Using Python Dulwich for read and write to git repositories

Python Dulwich provides direct read-write access to git repositories, in pure python. As such, it is seriously low-level, very hard to find good examples of how to work with it, and places a git repository at risk of corruption and destruction if you get it wrong.

The object store tutorial gives some hints on how to commit an object, and the repo tutorial gives some hints on how to add new files by using the "index". However, the object store tutorial basically replaces whatever file and directory structure that was in the repository with a single commit comprising a single file (the blob being committed), and the repo example adds a file to a pre-existing repository but requires that the example file be written out to disk in order to do so.

This tutorial therefore shows how to add a file to a repository without having to write it out to local storage, whilst also maintaining the existing hierarchy as represented by the current master. Here is the code:

        blob = Blob.from_string(text)
        bloblen = blob.raw_length()

        idx = repo.open_index()

        object_store = repo.object_store
        object_store.add_object(blob)

        idx[fname] = ((0, 0), (0, 0),
                      0, 0, 0100644, 0, 0, bloblen, str(blob.id), 0)

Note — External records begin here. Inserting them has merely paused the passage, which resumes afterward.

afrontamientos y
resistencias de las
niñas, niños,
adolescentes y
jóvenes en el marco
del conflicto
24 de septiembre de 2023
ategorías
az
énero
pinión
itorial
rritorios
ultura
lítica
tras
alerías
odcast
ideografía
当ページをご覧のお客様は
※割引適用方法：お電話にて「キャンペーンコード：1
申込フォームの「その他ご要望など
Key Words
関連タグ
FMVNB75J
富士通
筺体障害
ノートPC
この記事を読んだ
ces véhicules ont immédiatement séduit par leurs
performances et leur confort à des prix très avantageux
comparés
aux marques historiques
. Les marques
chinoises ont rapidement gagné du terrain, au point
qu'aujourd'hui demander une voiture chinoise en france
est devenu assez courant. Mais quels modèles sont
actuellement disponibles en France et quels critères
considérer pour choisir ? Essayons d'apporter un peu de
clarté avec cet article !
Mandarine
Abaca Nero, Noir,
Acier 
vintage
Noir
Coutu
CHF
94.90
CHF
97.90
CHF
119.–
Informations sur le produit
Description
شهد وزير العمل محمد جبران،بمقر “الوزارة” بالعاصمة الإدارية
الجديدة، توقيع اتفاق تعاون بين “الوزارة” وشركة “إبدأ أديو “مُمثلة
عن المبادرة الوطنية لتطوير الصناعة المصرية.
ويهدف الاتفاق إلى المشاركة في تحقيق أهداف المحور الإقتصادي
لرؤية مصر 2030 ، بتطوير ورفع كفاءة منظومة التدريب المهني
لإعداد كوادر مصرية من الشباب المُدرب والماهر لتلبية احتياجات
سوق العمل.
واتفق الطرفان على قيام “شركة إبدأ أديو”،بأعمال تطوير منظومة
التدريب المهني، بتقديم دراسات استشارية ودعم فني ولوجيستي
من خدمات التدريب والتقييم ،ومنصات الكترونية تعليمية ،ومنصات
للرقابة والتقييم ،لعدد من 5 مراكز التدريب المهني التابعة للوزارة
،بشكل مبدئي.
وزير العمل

        tree_id = commit_tree(object_store, idx.iterblobs())

        commit = Commit()
        commit.tree = tree_id
        commit.author = commit.committer = author
        commit.commit_time = commit.author_time = int(time())
        tz = parse_timezone('+0000')[0]
        commit.commit_timezone = commit.author_timezone = tz
        commit.encoding = "UTF-8"
        commit.message = message
        try:
            commit.parents = [repo.refs['HEAD']]
        except KeyError:
            commit.parents = []

        object_store.add_object(commit)

        repo.refs['refs/heads/master'] = commit.id

        idx.write() # write out to local checkout

        return commit.id

This looks fairly straightforward - however there are a couple of things that need to be understood. The first is that this code critically depends on having a "non-bare" repository, such that they have what is called an "index" (see the .git/index file in any git repository). The "index" mirrors the file structure of what has been checked out into the working tree (i.e. everything that isn't in the .git directory).

Dulwich has a convenient function for reading the index file and creating a dictionary representing the file hierarchy, called open_index. The result acts like a dictionary, with the fully-qualified filename being the key and the file information, including owner, permissions, inode and crucially a repository blob id, being stored as the values.

The repo.stage function modifies the index, but it does so by trawling through a series of directories - in the working directory of the git repository. This may not be appropriate: for example, the above code is utilised in the context of a JSONRPC service for an online wiki, where the new page data is received over a network, not off of a local filestore. Thus it is inappropriate to store that data on-disk.

Instead what is done is that a blob is created directly from the data, then, once the index has been read, the new blob is directly added to the dulwich Index object, with some fake values but crucially correct values for the important parameters such as the new blob's id, the data length and the file's mode.

The next critical insight is the use of the commit_tree function, which takes the dulwich Index object and creates a hierarchy of Tree objects, referencing the Blobs as well. Each commit in a git repository must contain a full hierarchy of the objects (Trees and Blobs) associated with that commit. Whilst this may be obvious to people familiar with the internals of git, it most definitely isn't obvious to the average developer.

The rest of the code is near-identical to that which is in the dulwich tutorial, with the exception of the line that sets up the commit parent. In the case of the dulwich tutorial, if the commit parent is not set, the consequences become very clear once the repository is viewed with another tool: all commits bar the one that has just been committed using the tutorial code are no longer visible! running "git fsck" will show every single prior commit as a "dangling commit". The commit parent is therefore a linked list, and it is essential that the "new list head" refers to the previous commit. If however this is the first commit, then obviously that list is empty - hence the reason for the try / except.

The only other thing worthwhile mentioning is that the blob has to be added to the object store manually (unlike with repo.stage). The reason for this is that repo.stage actually modifies (writes out) a new index, whereas the above code specifically does not do that.

Overall, then: this is a good way to add files to an existing git repository, without having to store the data on-disk as an intermediate step.